3. Encourage your child to take responsibilities
This is a very common mistake that parents do. Kids try to take responsibilities that exceed their powers to make their parents proud of them. So, the parents say no, because it is indeed too big for the child or they can’t do it properly. Either way, our advice is to never say no to his willingness to help, you can thank him for thinking of doing it and try to give them the easier part of the task.
4. Challenge your child with doable projects
Create the situations in which he can measure in his eyes his powers. If a child doesn’t have opportunities to succeed, he won’t learn the value of perseverance. Allow your child to experience situations where he has to overcome a certain obstacle. If your child asks for help, give it willingly.
But never accomplish the task for him.
At the end celebrate his success and remind him in the future that he was strong enough to succeed.

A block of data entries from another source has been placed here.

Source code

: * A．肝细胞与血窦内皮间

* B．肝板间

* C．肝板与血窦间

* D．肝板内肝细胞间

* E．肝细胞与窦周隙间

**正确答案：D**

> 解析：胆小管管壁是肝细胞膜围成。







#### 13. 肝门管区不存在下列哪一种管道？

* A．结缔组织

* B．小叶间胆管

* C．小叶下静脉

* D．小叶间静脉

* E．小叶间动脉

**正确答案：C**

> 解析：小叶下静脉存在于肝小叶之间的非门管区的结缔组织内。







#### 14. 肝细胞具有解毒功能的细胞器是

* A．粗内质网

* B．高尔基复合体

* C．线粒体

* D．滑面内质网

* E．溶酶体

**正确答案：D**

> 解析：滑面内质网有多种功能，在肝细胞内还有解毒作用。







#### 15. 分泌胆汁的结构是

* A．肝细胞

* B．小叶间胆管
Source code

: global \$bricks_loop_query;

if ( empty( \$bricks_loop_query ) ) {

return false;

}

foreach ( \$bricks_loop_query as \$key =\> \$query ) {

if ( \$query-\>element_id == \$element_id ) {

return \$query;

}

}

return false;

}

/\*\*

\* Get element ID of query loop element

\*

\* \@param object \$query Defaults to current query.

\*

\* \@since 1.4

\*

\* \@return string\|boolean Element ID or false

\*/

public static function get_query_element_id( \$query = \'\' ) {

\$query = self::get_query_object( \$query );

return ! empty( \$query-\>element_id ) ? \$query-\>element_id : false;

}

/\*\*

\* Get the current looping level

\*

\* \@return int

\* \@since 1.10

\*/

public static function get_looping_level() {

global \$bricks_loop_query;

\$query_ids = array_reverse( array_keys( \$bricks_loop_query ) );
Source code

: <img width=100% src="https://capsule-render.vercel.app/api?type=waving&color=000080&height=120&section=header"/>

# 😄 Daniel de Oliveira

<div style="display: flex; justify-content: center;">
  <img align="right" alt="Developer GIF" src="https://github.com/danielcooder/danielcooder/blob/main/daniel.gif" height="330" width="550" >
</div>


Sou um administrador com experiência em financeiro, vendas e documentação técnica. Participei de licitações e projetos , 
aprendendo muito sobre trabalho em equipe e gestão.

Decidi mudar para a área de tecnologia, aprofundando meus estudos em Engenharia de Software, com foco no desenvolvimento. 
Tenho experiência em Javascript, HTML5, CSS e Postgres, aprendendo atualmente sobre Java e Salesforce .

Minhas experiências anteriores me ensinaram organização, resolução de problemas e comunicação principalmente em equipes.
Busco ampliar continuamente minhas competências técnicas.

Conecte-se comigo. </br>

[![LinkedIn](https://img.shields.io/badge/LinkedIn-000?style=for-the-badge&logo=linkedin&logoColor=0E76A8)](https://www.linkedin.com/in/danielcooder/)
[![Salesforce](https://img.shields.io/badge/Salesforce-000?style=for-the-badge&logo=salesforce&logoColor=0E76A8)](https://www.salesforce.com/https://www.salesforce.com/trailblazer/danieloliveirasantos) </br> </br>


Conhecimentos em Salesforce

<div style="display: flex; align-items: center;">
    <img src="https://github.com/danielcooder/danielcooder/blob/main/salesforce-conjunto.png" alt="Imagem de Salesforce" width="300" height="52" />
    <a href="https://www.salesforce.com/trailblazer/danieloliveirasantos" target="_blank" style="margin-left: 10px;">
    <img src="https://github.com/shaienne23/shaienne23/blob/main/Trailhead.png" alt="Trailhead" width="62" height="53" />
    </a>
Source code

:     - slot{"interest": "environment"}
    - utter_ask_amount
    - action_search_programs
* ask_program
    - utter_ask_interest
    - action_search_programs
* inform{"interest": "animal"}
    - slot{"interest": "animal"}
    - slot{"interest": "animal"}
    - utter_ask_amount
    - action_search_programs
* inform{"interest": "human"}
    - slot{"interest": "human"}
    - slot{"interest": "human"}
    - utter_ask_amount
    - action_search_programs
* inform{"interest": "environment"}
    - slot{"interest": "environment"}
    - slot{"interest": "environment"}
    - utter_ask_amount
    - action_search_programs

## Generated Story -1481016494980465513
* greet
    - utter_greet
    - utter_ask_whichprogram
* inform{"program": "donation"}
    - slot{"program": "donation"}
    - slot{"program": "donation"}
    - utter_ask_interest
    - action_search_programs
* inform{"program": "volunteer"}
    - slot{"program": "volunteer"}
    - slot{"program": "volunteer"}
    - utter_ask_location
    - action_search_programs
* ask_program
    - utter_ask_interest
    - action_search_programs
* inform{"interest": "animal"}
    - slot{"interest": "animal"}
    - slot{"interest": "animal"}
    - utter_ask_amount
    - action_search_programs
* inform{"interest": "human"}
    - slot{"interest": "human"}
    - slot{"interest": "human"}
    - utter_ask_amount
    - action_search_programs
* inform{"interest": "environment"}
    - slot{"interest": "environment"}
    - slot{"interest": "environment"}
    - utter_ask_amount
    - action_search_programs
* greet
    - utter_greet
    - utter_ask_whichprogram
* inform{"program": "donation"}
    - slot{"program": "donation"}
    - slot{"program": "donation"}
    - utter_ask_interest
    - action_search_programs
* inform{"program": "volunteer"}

5. Teach your child to become independent
When you see that your child is trying to do something and he is struggling, resist the urge to rescue him. Come with a solution only when he asks or is about to give up. Encourage his trails and ask him curiously about what is his next plan to resolve the task when it didn’t succeeded from the first trail. If you keep saving your child from difficult tasks, he might start believing that you do so because you don’t think he can.
When your child learns from failure, he becomes happier and more confident when he succeeds. And more importantly, he will keep on trying until he does!
Earned is always more exciting then received!
6. Be there! Just be always there for your child
Failures, successes, hours, days, weeks, you have to be there confident, proudly and supportive. And this should be enough for him to feel loved and confident that only sky is the limit.